How much does it cost to drill a dry hole in the Wilcox?

Although a number of high-profile discoveries have been made to date in the Wilcox play, e.g. Tiber, Cascade & Jack, costs of $150-$250 million per well have also generated some expensive dry holes, in search of hydrocarbons trapped beneath salt, e.g. Sardinia & Hadrian. Many of these wells have experienced high pressures, some with narrow drilling margins and it is believed that understanding pressures will assist greatly in future exploration and development of this important play.

Dataset
Data provision for the study is supplied by IHS in the form of the Gulf of Mexico Pressure Database, which includes direct fluid pressure data (RFT and ‘kicks’), fracture pressure data (FIT/LOT and LC events) and mud pressure data.

After extensive data-mining of wells in AC, AT, GB, GC, KC & WR a final list of 149 wells has been identified combining data quality with geospatial distribution.
49 of these have TDs’ that penetrate the Wilcox reservoir.

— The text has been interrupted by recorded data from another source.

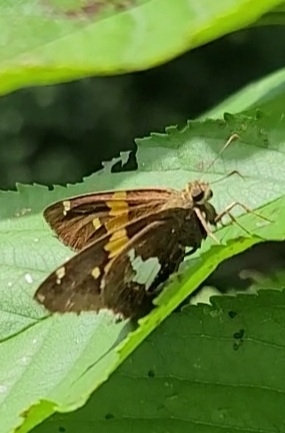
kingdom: Animalia
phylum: Arthropoda
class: Insecta
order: Lepidoptera
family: Hesperiidae
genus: Epargyreus
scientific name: Epargyreus clarus
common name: Silver-spotted skipper
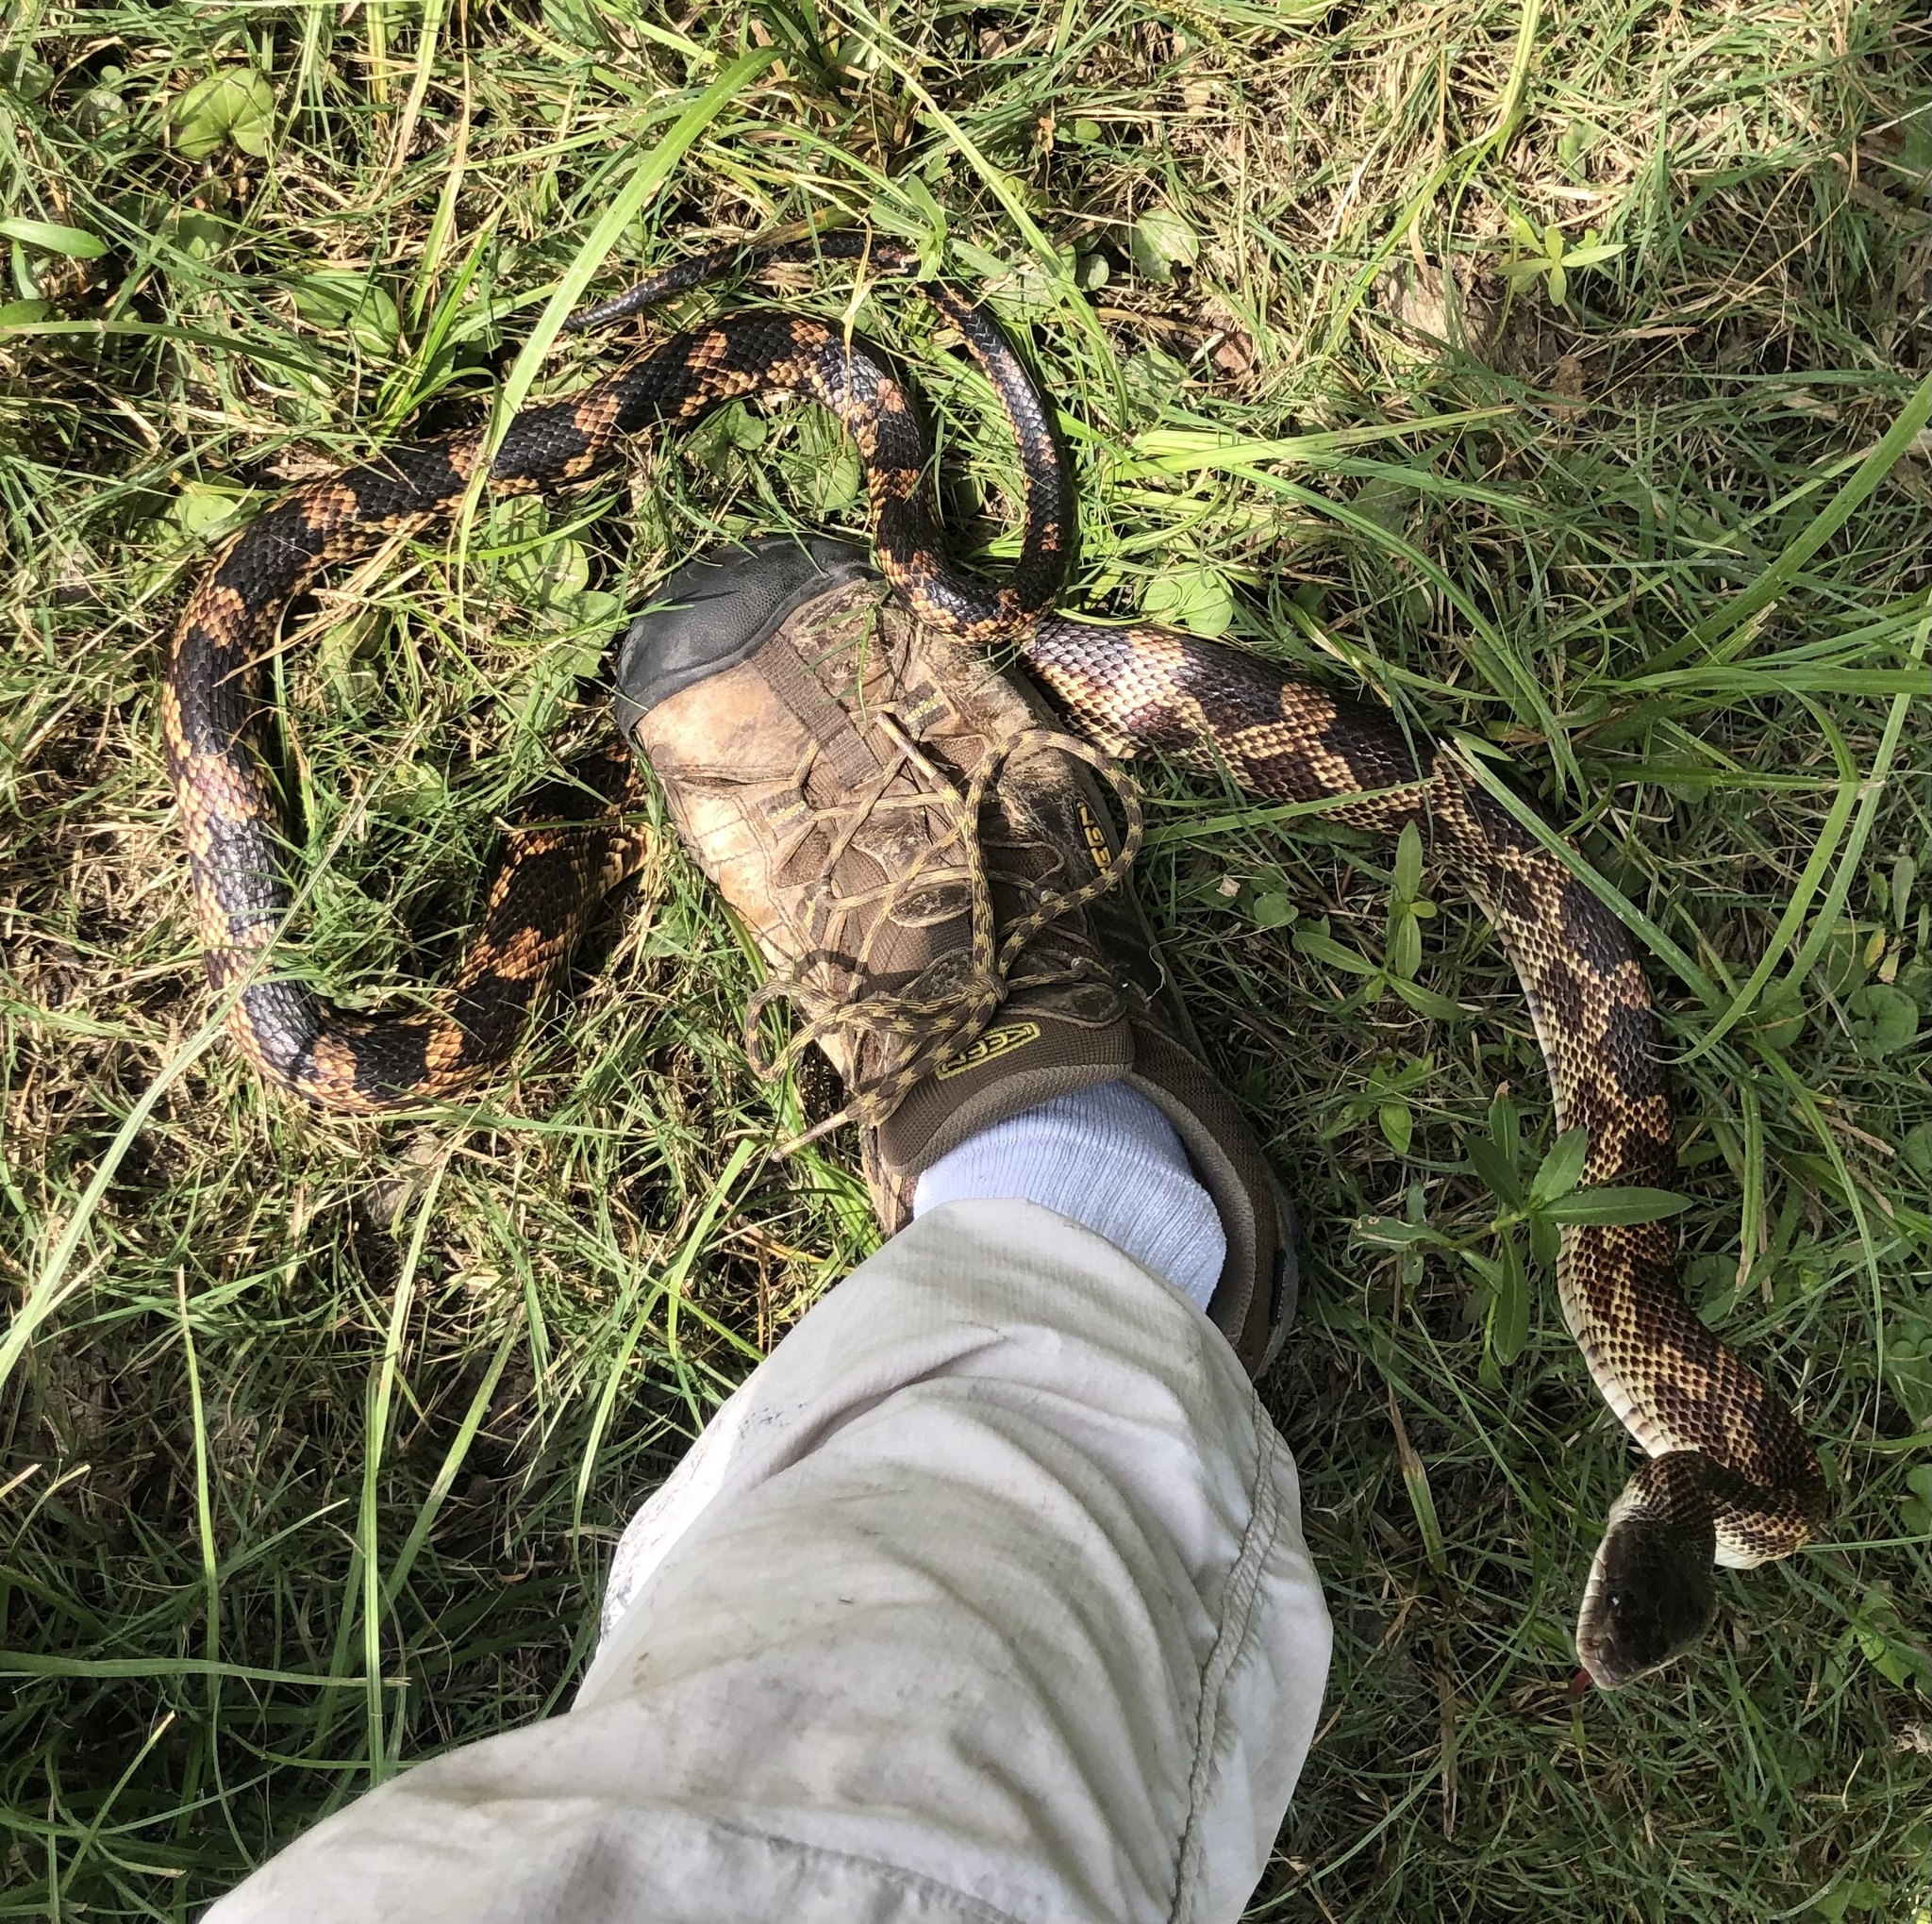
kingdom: Animalia
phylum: Chordata
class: Squamata
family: Colubridae
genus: Pantherophis
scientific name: Pantherophis obsoletus
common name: Black rat snake
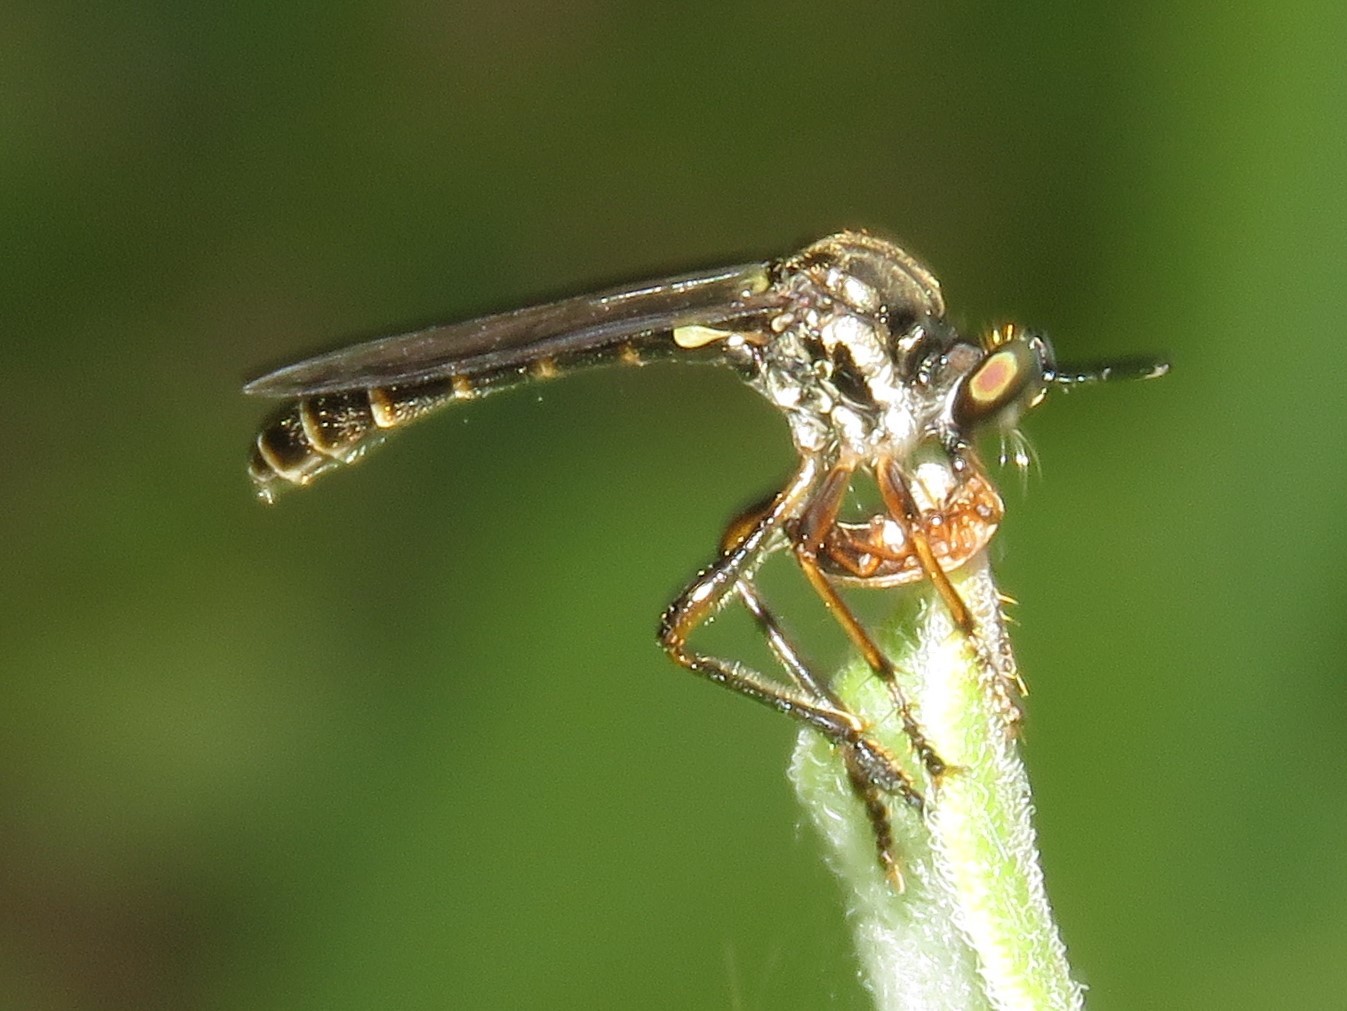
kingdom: Animalia
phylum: Arthropoda
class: Insecta
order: Diptera
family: Asilidae
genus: Dioctria
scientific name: Dioctria hyalipennis
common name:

The other wells will be used to analyse the Lower Miocene, as well as study shale pressures throughout the stratigraphic column. Wells selected for the study include sub-salt and those beyond the salt canopy.

Approach

  • Re-interpretation, standardisation and QC of formation pressure using the IHS Pressure Database and related data i.e. Biostratigraphy, Wireline Data, Directional Surveys and Temperature (BHT & Wireline derived).
  • Analysis of pore fluid and fracture pressure data for all wells including creation of single- and multi-Well pressure-depth plots using Ikon Science’s RokDoc-PressureView software.
  • Mapping of the distribution of formation overpressures at all main reservoir horizons using ArcView GIS software.
  • Determination of fracture and overburden pressures stratigraphically, regionally and in areas both beneath and outside the salt canopy.
  • Focus on trap integrity/seal breaching, hydrodynamic traps, lateral transfer/”centroid” development, pressure regressions, reservoir compartmentalization and shale pressures.

Benefits of the study include:

  • Reduced drilling risk with associated savings to time and cost.
  • A coupled pressure-geological model to aid calibration of velocity-based pressure prediction in un-drilled areas.
  • Potential to increase reserves close to existing facilities plus identify new exploration potential.
  • Improved understanding of the regional pressure regime and its part in controlling aspects of the petroleum system, including trap integrity and regional/field-scale fluid flow.
  • More accurate placement of appraisal wells.